Ясса посоветовал мне принять холодный душ, что я с восторгом исполнил, дал мне свежий хитон и сандалии и сказал, что утром все ходят в одном легком хитоне и только к обеду надевают два. Обед бывает здесь рано, в два часа.
Я удивлялся, как можно есть в самый зной, но не сказал ничего. Ясса же, точно поняв мои мысли, объяснил мне, что утренняя столовая, куда мы пойдем сейчас, – западная. Обеденная – в самом конце сада, у речки, она северная, открытая, обвитая вся лианами и плющом, а чайная – на восточной стороне парка, у самой скалы. Жарче всего не в обеденной столовой, зелень которой все время поливают водой и где дует ветер вееров, а в чайной, где даже устроен в скале грот для тех, кто плохо переносит жару. В гроте всегда прохладно, и многие даже занимаются там в полуденный жар.

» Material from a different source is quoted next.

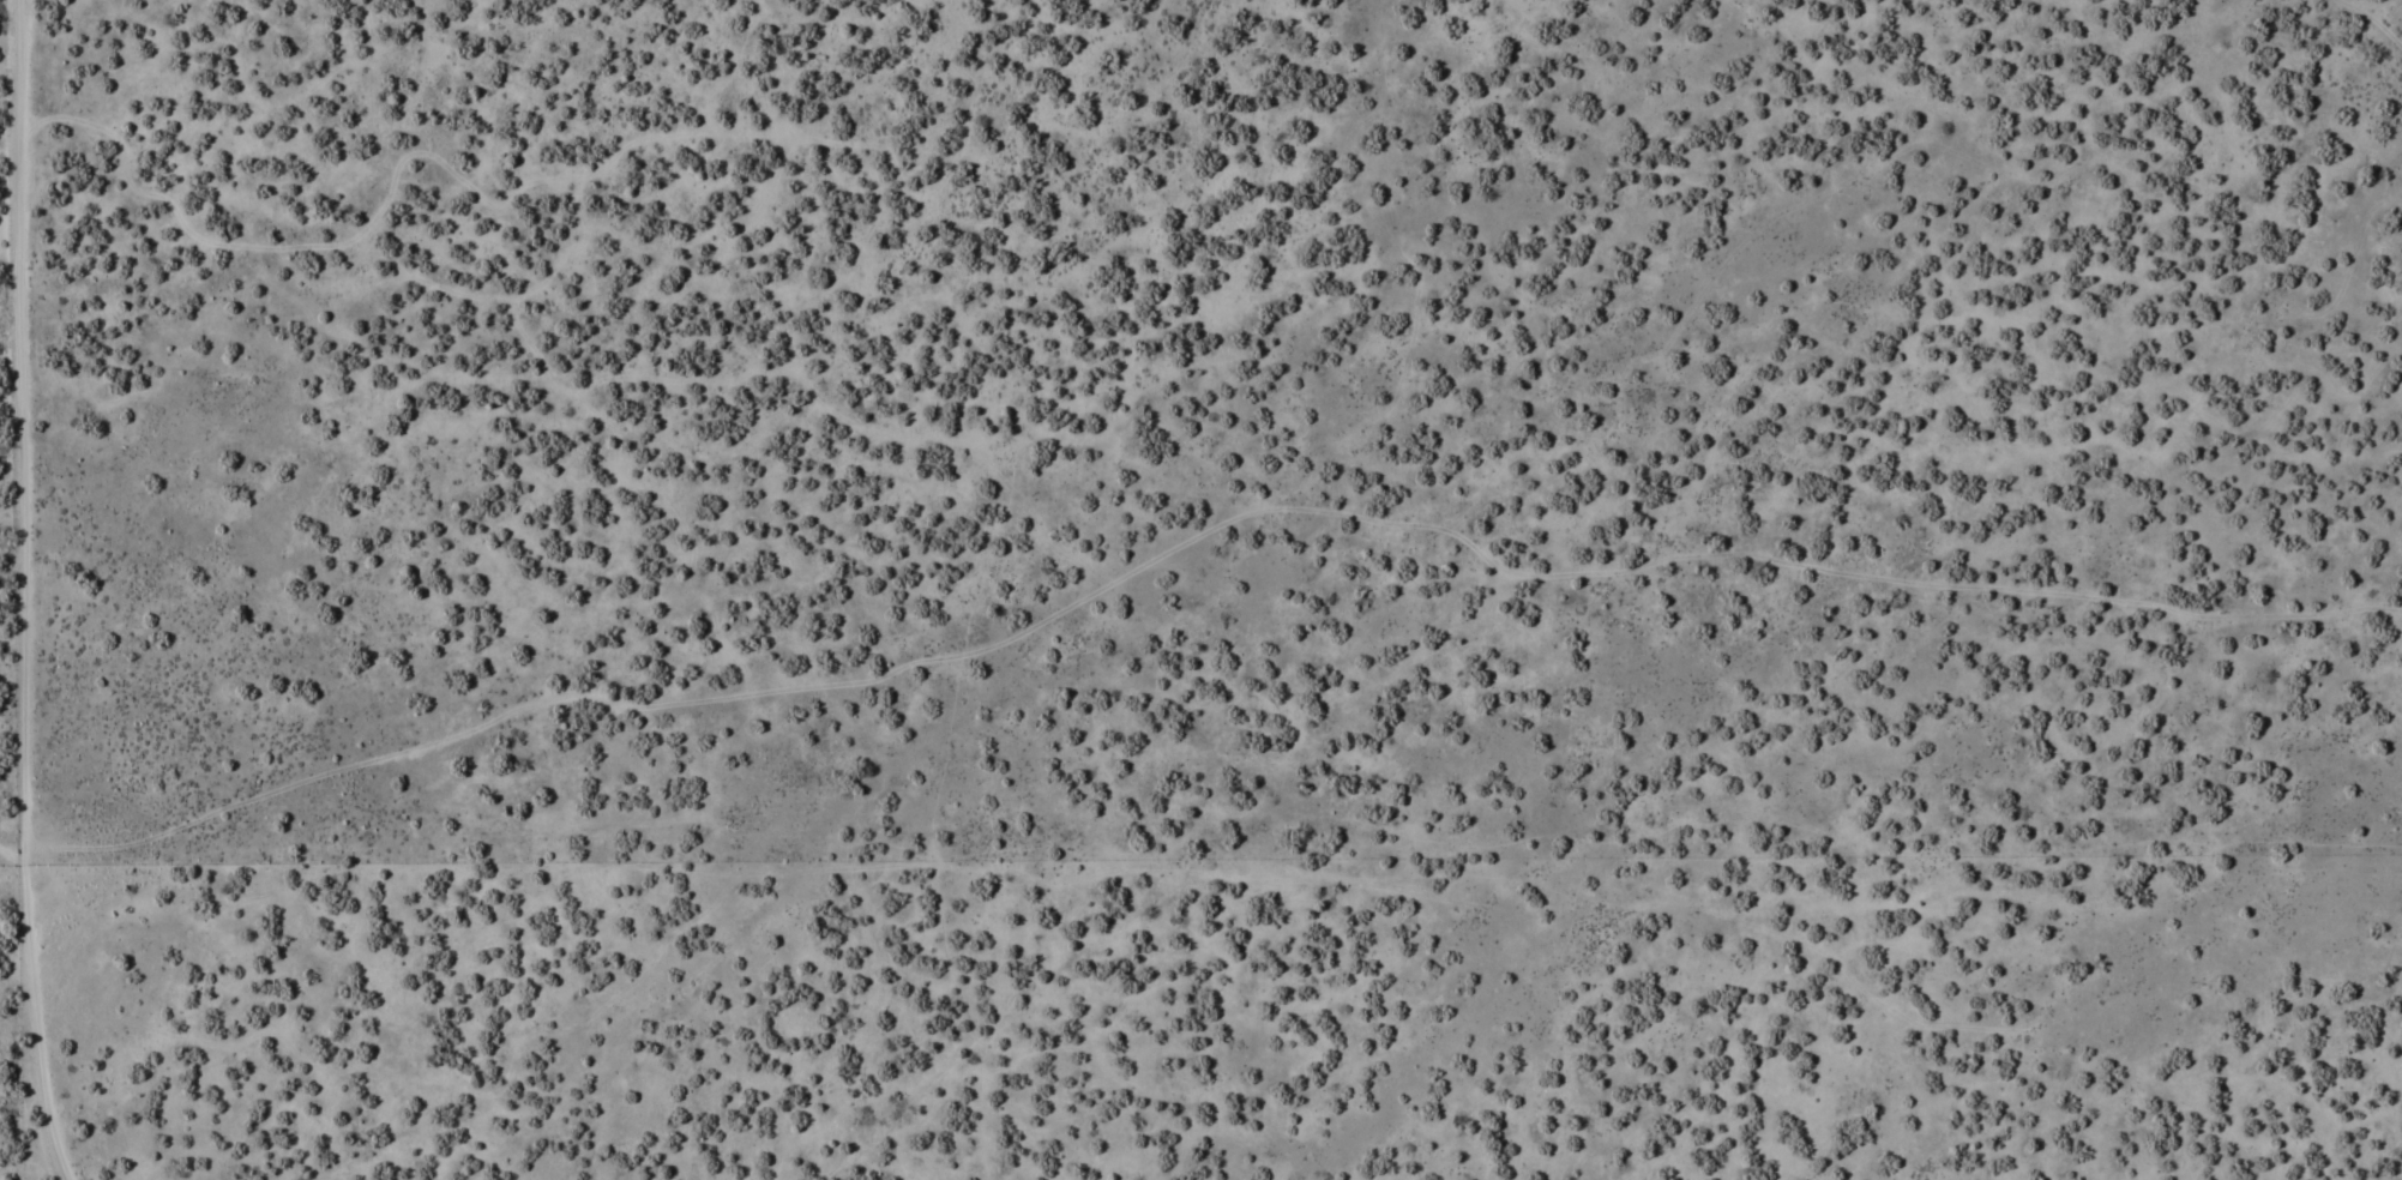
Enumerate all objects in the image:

Я сошел вниз как раз с ударом гонга, И. познакомил меня с некоторыми из своих собеседников, взял меня под руку, и мы пошли всей группой к столу.
Я посмотрел по сторонам с беспокойством, думая, что мои новые знакомые дамы запаздывают к завтраку. И здесь мне был сужден сюрприз. С противоположной стороны парка шли Андреева и леди Бердран. Очевидно, была еще другая, кратчайшая дорога от реки прямо в парк.